Coinage Act of 1873 - Political Results

Political Results

As countries abandoned silver and bimetallic standards in favor of gold, the supply of silver not being used for coinage increased. Coupled with the fact that more silver was being discovered, this caused the world's gold-to-silver price ratio to rise. By 1908, the ratio had reached 40:1.

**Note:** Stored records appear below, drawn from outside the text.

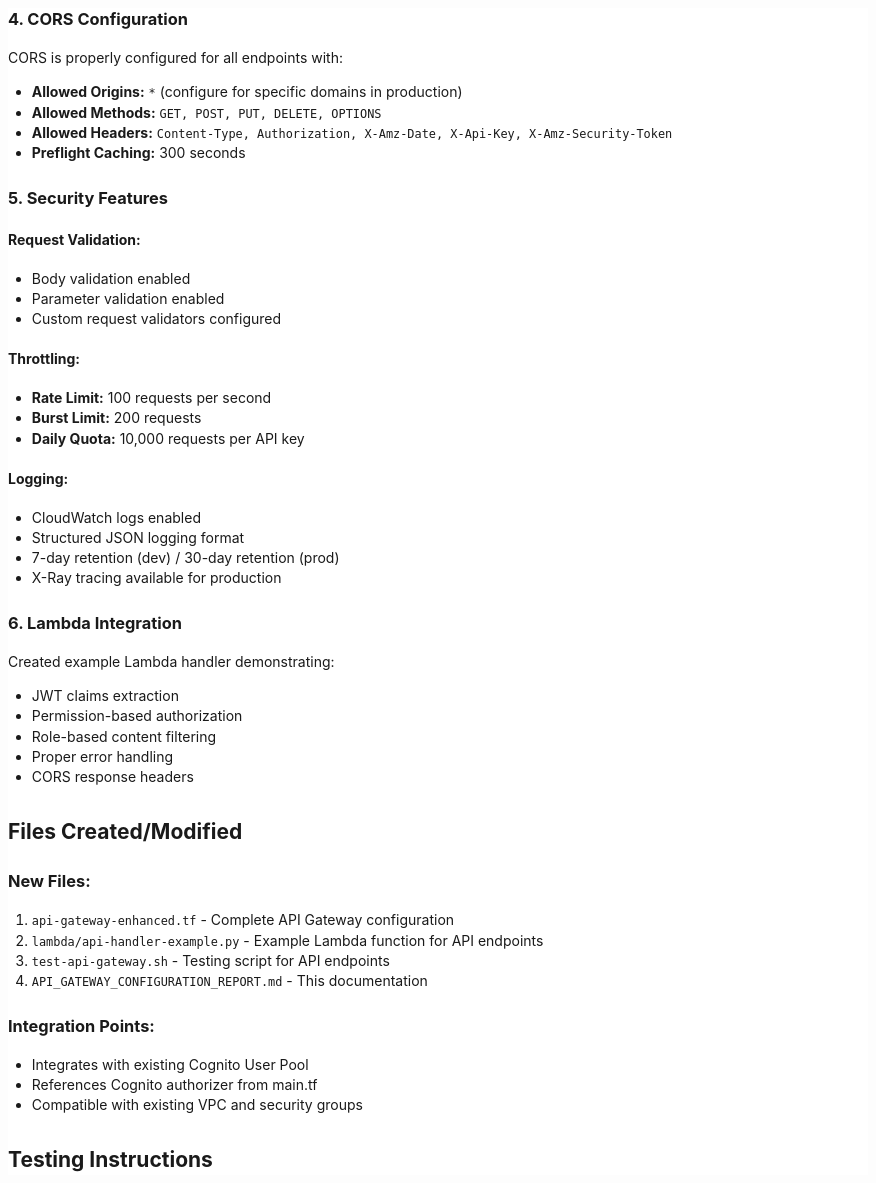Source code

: ### 4. CORS Configuration

CORS is properly configured for all endpoints with:
- **Allowed Origins:** `*` (configure for specific domains in production)
- **Allowed Methods:** `GET, POST, PUT, DELETE, OPTIONS`
- **Allowed Headers:** `Content-Type, Authorization, X-Amz-Date, X-Api-Key, X-Amz-Security-Token`
- **Preflight Caching:** 300 seconds

### 5. Security Features

#### Request Validation:
- Body validation enabled
- Parameter validation enabled
- Custom request validators configured

#### Throttling:
- **Rate Limit:** 100 requests per second
- **Burst Limit:** 200 requests
- **Daily Quota:** 10,000 requests per API key

#### Logging:
- CloudWatch logs enabled
- Structured JSON logging format
- 7-day retention (dev) / 30-day retention (prod)
- X-Ray tracing available for production

### 6. Lambda Integration

Created example Lambda handler demonstrating:
- JWT claims extraction
- Permission-based authorization
- Role-based content filtering
- Proper error handling
- CORS response headers

## Files Created/Modified

### New Files:
1. `api-gateway-enhanced.tf` - Complete API Gateway configuration
2. `lambda/api-handler-example.py` - Example Lambda function for API endpoints
3. `test-api-gateway.sh` - Testing script for API endpoints
4. `API_GATEWAY_CONFIGURATION_REPORT.md` - This documentation

### Integration Points:
- Integrates with existing Cognito User Pool
- References Cognito authorizer from main.tf
- Compatible with existing VPC and security groups

## Testing Instructions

The U.S. government finally capitulated to the pressure from the western mining states and agreed to the Bland-Allison Act of 1878, which directed the Treasury to purchase silver at a high price. It was replaced in 1890 by the Sherman Silver Purchase Act. The Bland-Allison Act (named for Richard P. Bland, D–Mo., and William Allison, R–Iowa) required the U.S. Treasury to buy between $2 million to $4 million of silver per month at about double the market value, with a ratio of silver to gold at 16:1. President Grover Cleveland forced the repeal of these laws in 1893, which ruined his popularity among many Democrats. After 1893 Western miners and wheat and cotton farmers rallied to the silver cause with the slogan the "Crime of '73", and the movement became known as Free Silver. The silverite movement took control of the Democratic party in 1896 under William Jennings Bryan. The 1896 and 1900 presidential elections focused on silver and gold, but both times, William McKinley, advocate of gold, won the election. This period is best remembered by the cross of gold speech that was made by William Jennings Bryan at the 1896 Democratic National Convention in Chicago on July 6, 1896, in which he expressed his hope that mankind would not be crucified upon a cross of gold.